▶ _TASK STATEMENT_
Retype each entry exactly as written, and keep the pictures out of the copy.

[INPUT FOR THIS TASK — start]

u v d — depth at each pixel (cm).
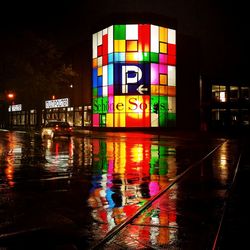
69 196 866
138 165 1491
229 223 638
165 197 859
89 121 5825
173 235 570
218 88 6381
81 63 6084
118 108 5062
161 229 602
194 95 5806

[INPUT FOR THIS TASK — finish]

▶ _ANSWER TO THIS TASK_
u v d — depth at each pixel (cm).
69 196 866
138 165 1491
229 223 638
165 197 859
89 121 5825
173 235 570
218 88 6381
81 63 6084
118 108 5062
161 229 602
194 95 5806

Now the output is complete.